Again, Chinese lending is not inherently problematic. The problem is the approach Beijing takes towards debt financing. In Africa, in particular, Beijing tends to secure its loans against strategic assets or natural resources. Sometimes, it even deploys a form of finance that operates much like a barter system, swapping infrastructure and investment capital for resource concessions.
China’s debt in Angola works according to this fashion. Since the two countries established diplomatic relations, China has extended more than $60 billion worth of loans to Angola. What makes Angola particularly attractive for Chinese investment capital is Angola’s vast oil wealth.

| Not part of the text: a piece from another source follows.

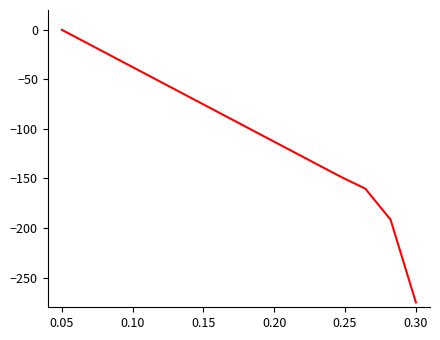

What is the difference between the maximum and minimum values?

275.0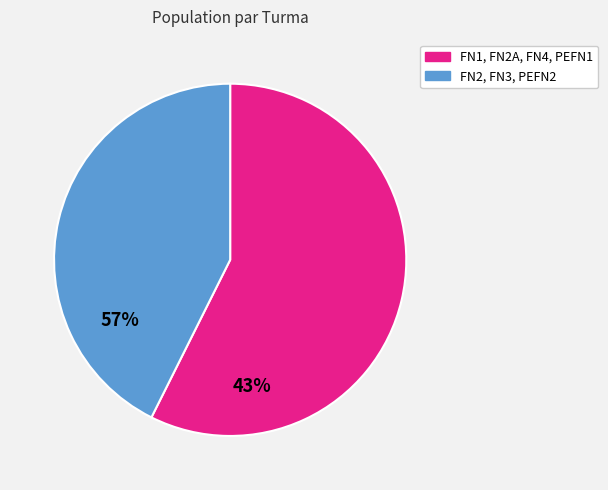

Is there a majority slice in this chart?

Yes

Given this wealth, it would make sense to assume that Angola, like Saudi Arabia or Norway, is fairly well off financially.
Unfortunately, Angola generates very little cash from its oil reserves because most of it goes towards paying off Chinese debt. Angola therefore suffers from an ongoing and severe liquidity crisis. With no capital to fund vital infrastructure projects, it is forced to borrow from China, increasing its overall structural problems.
Although worsening, this debt trap is more or less sustainable when oil prices are high. The real problem arises when oil prices slump. If prices take a tumble, then the Angolan economy will collapse, as that of Venezuela did last year when Caracas found itself in a similar situation.
Kenya is also heading in a similar direction vis-a-vis Chinese debt. Recently becoming the latest country to join China’s Asian Infrastructure Investment Bank (AIIB), Kenya is enthusiastically embracing the potential of Chinese capital. However, hampered by a burgeoning trade deficit and with a staggering 66% of its bilateral debt owed to China, Kenya seems unable to turn that potential into gain. Instead, Kenya has found itself part of what the IMF’s Christine Lagarde calls “Africa’s mounting debt crisis.”
Whilst the Kenyan economy remains strong, it will continue to add its debt repayments to Beijing’s coffers. However, as soon as the situation worsens, China will be well placed to extract strategic concessions as it has done elsewhere.
Djibouti is home to China’s most valuable strategic assets on the continent, and unsurprisingly, it is also deeply indebted to Beijing. Djibouti’s leader, a long ruling autocrat with a shocking human rights record, is hoping to turn his tiny, one million strong country, into a “gateway to Africa.” Chinese loans are fuelling his dreams, but in the process, they are putting Djibouti’s economy at severe risk. The cost of just two large ticket items being built by Beijing – the Doraleh Multipurpose Port project and the Hassan Gouled Aptidon international airport – is equivalent to half of Djibouti’s entire GDP in 2015.
Most worryingly, China has already used its economic influence to establish its first overseas military base in Djibouti, only a few kilometres from the US base Camp Lemonnier. The situation between Chinese and US forces in Djibouti is already tense, and with unsustainable debt financing duelling Djibouti’s economy, US generals are understandably nervous about the influence Beijing might wield in the future.
In Djibouti, the knock-on effects of Chinese debt for US interests are crystal clear, but the problem is continent wide. In Africa, Chinese largesse comes at a price, and that price is paid by local and international interests alike.